* _YOUR INSTRUCTIONS_: Transcribe, word for word and with nothing extra, the line containing "1. *Building Information Modeling (BIM)*" and each line that comes after it in the entries.

* _MATERIAL SUPPLIED_:
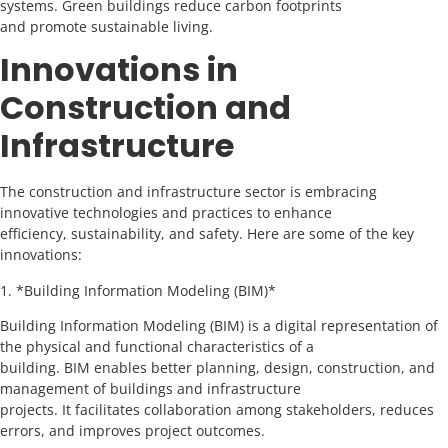
systems. Green buildings reduce carbon footprints
and promote sustainable living.
Innovations in
Construction and
Infrastructure
The construction and infrastructure sector is embracing
innovative technologies and practices to enhance
efficiency, sustainability, and safety. Here are some of the key
innovations:
1. *Building Information Modeling (BIM)*
Building Information Modeling (BIM) is a digital representation of
the physical and functional characteristics of a
building. BIM enables better planning, design, construction, and
management of buildings and infrastructure
projects. It facilitates collaboration among stakeholders, reduces
errors, and improves project outcomes.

* _ANSWER AREA_:
1. *Building Information Modeling (BIM)*
Building Information Modeling (BIM) is a digital representation of
the physical and functional characteristics of a
building. BIM enables better planning, design, construction, and
management of buildings and infrastructure
projects. It facilitates collaboration among stakeholders, reduces
errors, and improves project outcomes.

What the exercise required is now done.